Now after weeks of listening to their stories and living my own, sitting here in my soft pink cow pattern bath rope, I feel ready to share it with all of you guys.
As most women do, after we finished discussing current economic situation, current fashion trends, each others office gossips or mutual acquaintances' "Ouu my Gosh did you hear...." stories, we did our personal love situation reviews in a clockwise manner around the McCafé table.
We were talking about how it often happens that a girl loses herself in a lovey-dovey-kissy-smoochy kind of a way when in love. One gets emotional and slowly but surely men feel like they can get away with almost anything.
So, while she is floating on her soft and cozy cloud nine without a seatbelt or a parachute for emergencies, he is piloting her sky with his manly guard, flirty cool attitude, parachute on his back, goggles on, extra air supply beside him and with a firm grip on the steering wheel, taking her higher and higher.
All through this "flight" she never thinks he would let her fall. He would never do anything to hurt her- he always used to say, but he eventually does. Sometimes he gets carried away piloting this plane, drives a bit to fast and drops her by accident. Than he flies back down real fast and catches her before she hits the ground, apologizing and promising he will never ever do it again.
She gets back on her cloud, this time she holds it a little tighter, but as the time goes she relaxes, loosens her grip and she is floating once again. Than, it happens that he drops her and she hits the floor real hard, it is painful and her heart is completely broken.
Now, I am not going to act as a firm feminist and say women should always be a pilot of their own planes, nor that she needs to be sneaky and get him before he gets her.
I was just thinking how nice it would be if there was some kind of a heart-love-pacer machine...like a little gadget you buy for $59.99 in pharmacy and place on your chest. Let’s call it a Love-pacer.

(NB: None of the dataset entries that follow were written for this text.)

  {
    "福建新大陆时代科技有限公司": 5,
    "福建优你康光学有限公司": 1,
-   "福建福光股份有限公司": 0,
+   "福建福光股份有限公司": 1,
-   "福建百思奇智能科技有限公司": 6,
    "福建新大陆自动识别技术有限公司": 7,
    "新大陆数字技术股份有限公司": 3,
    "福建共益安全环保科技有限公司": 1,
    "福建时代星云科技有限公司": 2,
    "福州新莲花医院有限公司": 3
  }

This gadget would pace your feelings towards a person you get to like. So you could turn it on and enter the data of the guy you fancy. You could enter the start date and on the need basis - the end date (this applies to summer romances, when you know he will go back to his country and probably never return).

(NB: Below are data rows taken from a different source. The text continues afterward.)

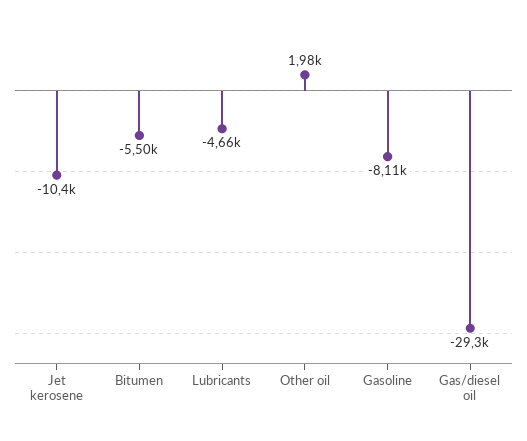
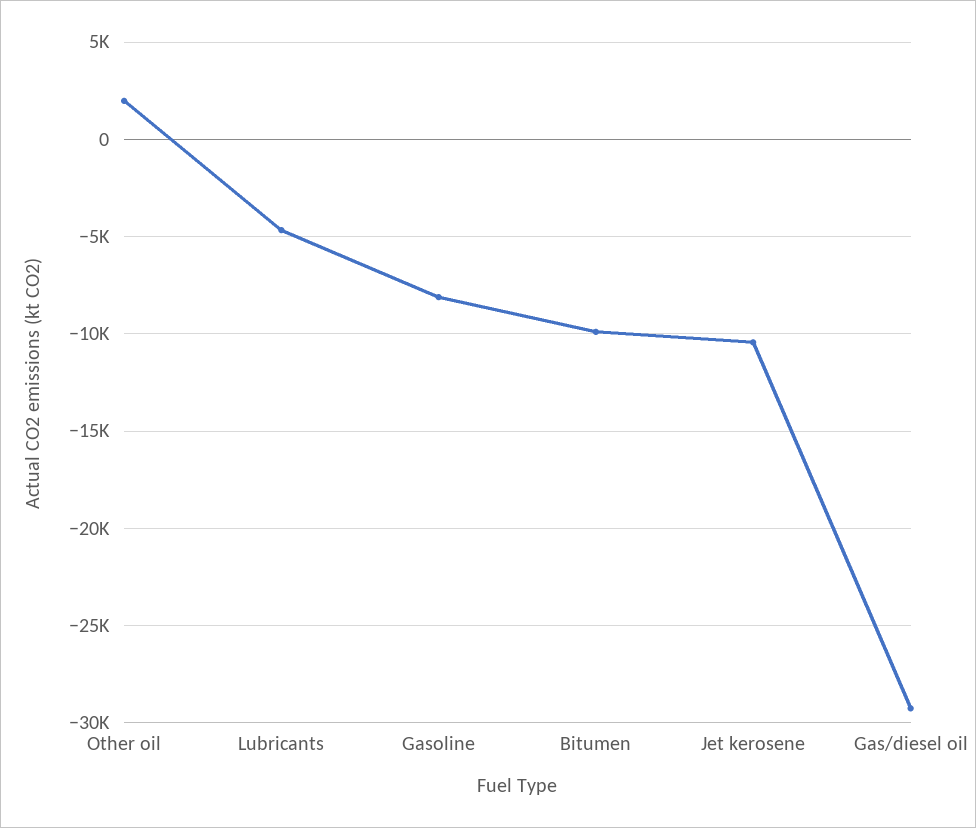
  {
    "Jet kerosene": -10400,
-   "Bitumen": -5500,
+   "Bitumen": -10000,
    "Lubricants": -4660,
    "Other oil": 1980,
    "Gasoline": -8110,
    "Gas/diesel oil": -29300
  }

It would be great if it could be adjusted accordingly as you are getting to know the guy, you know? Just like a +/- list many women make when still not sure if a guy is a dating material or not, but much more sophisticated with wires and all.
So let’s say he treats you right, he is honest and loving - you turn your Love -pacer to 40% - so you feel ok to return same feelings to him.
Let’s say you are suspecting he could be a player, than you make him work and prove himself otherwise, but play it safe and keep the Love-pacer to safe 15%.
If after a steadily growth, you allow yourself to get to 90% and decide to marry a guy, go ahead turn it to a big double zero -100%, but remember - never, ever, ever take the Love-pacer off.
Ohh..I wish such a thing existed...I know it seems so not romantic and cowardly.What is a great love story without some pain, suffering and broken heart? One would say.
It is an entertainment. Until it happens to you.